### Okunacak metin
‘Özsavunma inkar edilemez bir haktır’

  • 09:04 8 Kasım 2021
  • Güncel
 
İSTANBUL - Yaşamak için özsavunmasını kullanan Çilem Doğan’a verilen 15 yıl hapis cezasının onanmasına tepki gösteren kadınlar, “Kadınlar bu ceza karşısında seslerini çıkartmaya devam etmeli ve sokaklardan ayrılamamalılar” dedi.
 
Adana'da kendisine sistematik şiddet uygulayan ve fuhşa zorlayan evli olduğu Hasan Karabulut'u 2015 yılında özsavunmada bulunarak öldüren Çilem Doğan'ın 15 yıl hapis cezası 4 Kasım günü  Yargıtay 1’inci Ceza Dairesi’nde görülen tefhim duruşmasında onandı. “Özsavunma haktır” eylemleri ile Çilem’e verilen cezaya tepkiler ise sürüyor.
 
‘Ölmemek için hayatlarımızı savunmak zorundayız’
 
Çilem Doğan’a verilen 15 yıl hapis cezasıyla erkeklerin sırtlarının sıvazlandığını ifade eden Kırkyama Kadın Dayanışma Derneği üyesi Tülay Korkutan,  Çilem’in gördüğü şiddete karşı devletin çeşitli kurumlarına başvurmasına rağmen bir dönüş yapılmadığını hatırlattı. Türkan, “Çilem kendi hayatını kurtarmak için birini öldürdü. Hayatını savunan kadınlar cezalandırılıyor. Nevin Yıldırım müebbet hapis cezasına çarptırıldı ve yıllardır hapishanede. O yüzden Çilem’e, Nevin’e ya da Ayşe Gökkan’a verilen cezalar demek, aslında kadınlara ‘Erkekler ne derse yapın, ses çıkartmayın, sokaklarda mücadele etmeyin’ demektir. Çilem’de, Hülya Halaçkay’da, Yasemin Çakal’da olduğu gibi kadınlar hayatlarını savunuyorlar. Ölmemek için hayatlarımızı savunmak zorundayız. Kadınlar verilen cezaya tepki göstermek için Türkiye’nin birçok yerinde sokaklara çıktı. Sadece Çilem özelinde değil hayatını savunan tüm kadınlar için böyle yapacağız. Biz hayatımızı, haklarımızı, özgürlüğümüzü savunmaya devam edeceğiz. Bize verilen cezalara, baskı politikalarına rağmen mücadele etmeye devam edeceğiz. Bütün kadınları Çilem’in ve hayatını savunan kadınların yanında olmaya davet ediyoruz” dedi.
######
Görev 1>
Çilem Doğan haberine göre aşağıdaki soruları yanıtlayın:
(a) Çilem Doğan'a kaç yıl hapis cezası verildi?
(b) Bu ceza Yargıtay'ın hangi dairesinde onandı?
(c) Nevin Yıldırım hangi cezaya çarptırıldı?
### Veri kayıtları
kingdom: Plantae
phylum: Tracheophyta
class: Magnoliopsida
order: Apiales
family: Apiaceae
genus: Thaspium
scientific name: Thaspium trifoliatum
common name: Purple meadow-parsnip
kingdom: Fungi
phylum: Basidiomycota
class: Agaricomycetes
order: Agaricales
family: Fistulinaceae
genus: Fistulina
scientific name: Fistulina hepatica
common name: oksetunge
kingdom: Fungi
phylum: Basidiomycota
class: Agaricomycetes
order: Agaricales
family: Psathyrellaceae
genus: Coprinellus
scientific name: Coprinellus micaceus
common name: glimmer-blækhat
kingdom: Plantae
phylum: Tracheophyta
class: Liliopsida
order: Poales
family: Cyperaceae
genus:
######
Görev 2>
Kayıtlarda "genus: Coprinellus" ifadesini içeren satırdan başlayıp kayıtların sonunda biten satırları, iki uç da dahil, numaralı liste olarak yeniden yazın; boş satırları atlayın.

Görev çıktısı 1>
(a) 15 yıl.
(b) Yargıtay 1'inci Ceza Dairesi'nde.
(c) Müebbet hapis cezasına.

Görev çıktısı 2>
1. genus: Coprinellus
2. scientific name: Coprinellus micaceus
3. common name: glimmer-blækhat
4. kingdom: Plantae
5. phylum: Tracheophyta
6. class: Liliopsida
7. order: Poales
8. family: Cyperaceae
9. genus:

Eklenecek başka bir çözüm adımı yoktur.